Selected excerpt:
....
This section provides several example deployments with ROS 2, starting with basic deployment to complicated configuration with diagrams.
Please Use WeaveNet CNI Plugin
For ROS Rolling, we can only use any CNI implementation Weave but Flannel/Cilium, since ROS 2 uses DDS underneath as RMW implementation for transport framework. DDS uses multicast (depends on DDS implementation), but some CNI implementation cannot support multicast packets, in that case ROS 2 discovery process cannot work as expected.
If we can be sure that RMW implementation does not rely on UDP multicast, we can of course use other CNI plugins. Most likely this case applied to use case ofr discovery server and so on, using TCP/UDP unicast packets.
This example deploys ROS 2 application pods to any available nodes in the cluster, since we do not set the nodeselector, Kubernetes decides where to deploy the application container based on statistics from the system.
Kubernetes by default will not deploy any application pods to control-plane(master) node, this is because Kubernetes tries to conserve the resource on control-plane to manage the all fleet in the cluster and query from user.
In this deployment description, it uses tolerations for the application deployment so that Kubernetes can deploy these application containers even to master node.
That is said that Kubernetes is responsible to keep the deployment even if anything happens to container crashes, it will be re-instantiated by Kubernetes.
This is actually controlled by restartPolicy description in the yaml file.
This example shows that use case that, we do not even need to know where to deploy but application should be available somewhere in the ROS 2 system.
Using WeaveNet can provide layer 2 emulation, that means all containers are connected via virtual physical local area network even with multicast capability. So all discovery protocol just works out of the box like physical network.
see deployment description ROS 2 Simple Distributed System
- Start deployment and check availability.
> kubectl apply -f ros2-sample.yaml
deployment.apps/ros2-talker-1 created
deployment.apps/ros2-talker-2 created
deployment.apps/ros2-talker-3 created
deployment.apps/ros2-listener-1 created
deployment.apps/ros2-listener-2 created
deployment.apps/ros2-listener-3 created
> kubectl get pods -o wide
NAME READY STATUS RESTARTS AGE IP NODE NOMINATED NODE READINESS GATES
ros2-listener-1-5c87cc854d-c4q78 1/1 Running 0 15m 10.32.0.4 tomoyafujita-hp-compaq-elite-8300-sff <none> <none>
ros2-listener-2-7c8f99f79-lg8dp 1/1 Running 1 (15m ago) 15m 10.44.0.5 ubuntu <none> <none>
ros2-listener-3-5778bb66c4-j9pp8 1/1 Running 0 15m 10.32.0.5 tomoyafujita-hp-compaq-elite-8300-sff <none> <none>
ros2-talker-1-54f5fb9dcd-2dlv6 1/1 Running 0 15m 10.44.0.4 ubuntu <none> <none>
ros2-talker-2-774d9b5846-bwm2s 1/1 Running 0 15m 10.44.0.3 ubuntu <none> <none>
ros2-talker-3-67c88d57d-z52l4 1/1 Running 0 15m 10.44.0.6 ubuntu <none> <none>- Jump in one of container to see the activity.
....
Extracted data:

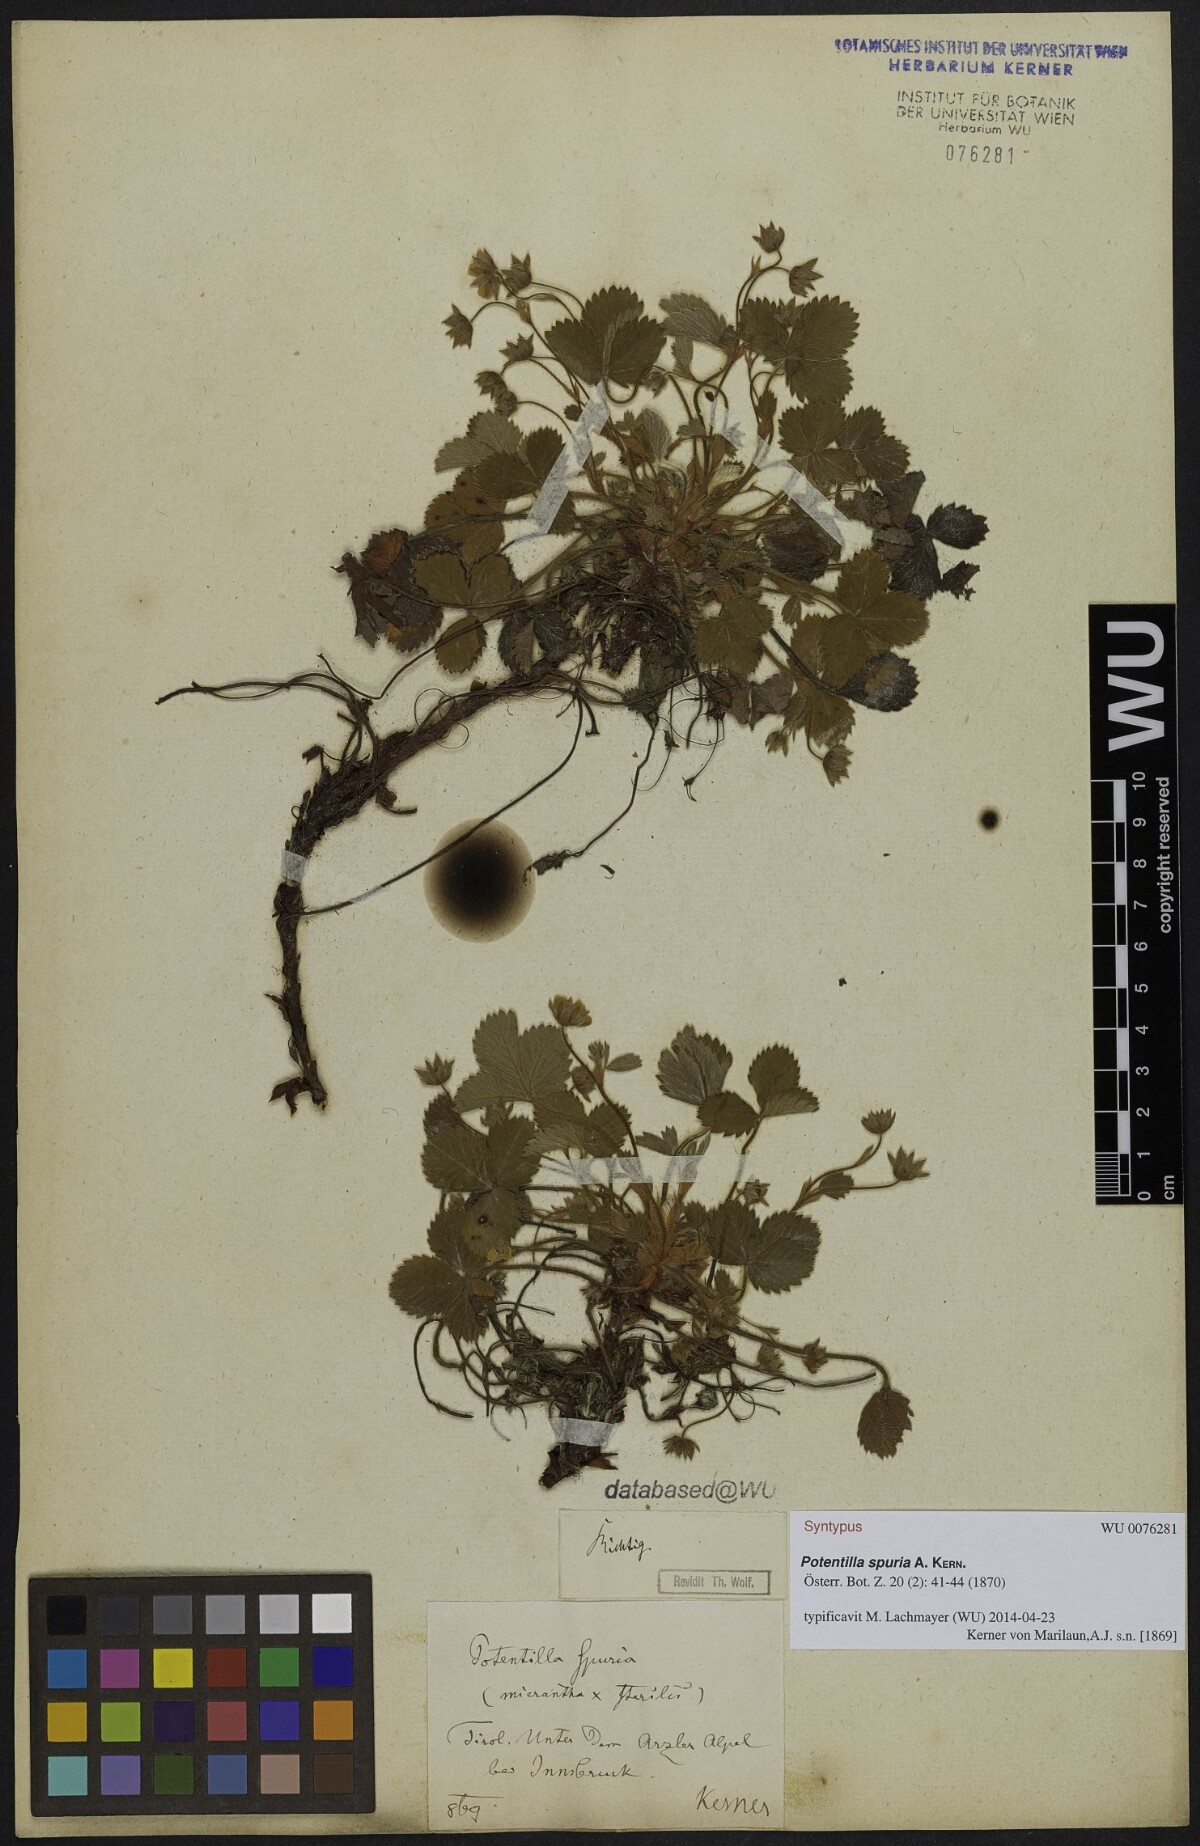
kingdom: Plantae
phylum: Tracheophyta
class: Magnoliopsida
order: Rosales
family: Rosaceae
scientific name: Rosaceae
....
The tasks:
**A)** In one to three sentences, explain why, according to the ROS 2 deployment excerpt, Kubernetes does not deploy application pods to the control-plane node by default.
**B)** Summarize the ROS 2 deployment excerpt in two sentences.
**C)** In the ROS 2 deployment excerpt, which command starts the deployment?
The data has no connection to the ROS 2 deployment excerpt.

Solved tasks:
**A)** Kubernetes tries to conserve resources on the control-plane node. It needs those resources to manage the whole fleet in the cluster and to handle queries from users.

**B)** The ROS 2 deployment excerpt recommends the WeaveNet CNI plugin because ROS 2 discovery depends on DDS, which may use multicast that some CNI plugins cannot support, while WeaveNet emulates a layer 2 network with multicast capability. Its example deploys ROS 2 talker and listener pods without a nodeSelector and uses tolerations so they can run even on the master node, and Kubernetes re-instantiates crashed containers as controlled by the restartPolicy.

**C)** kubectl apply -f ros2-sample.yaml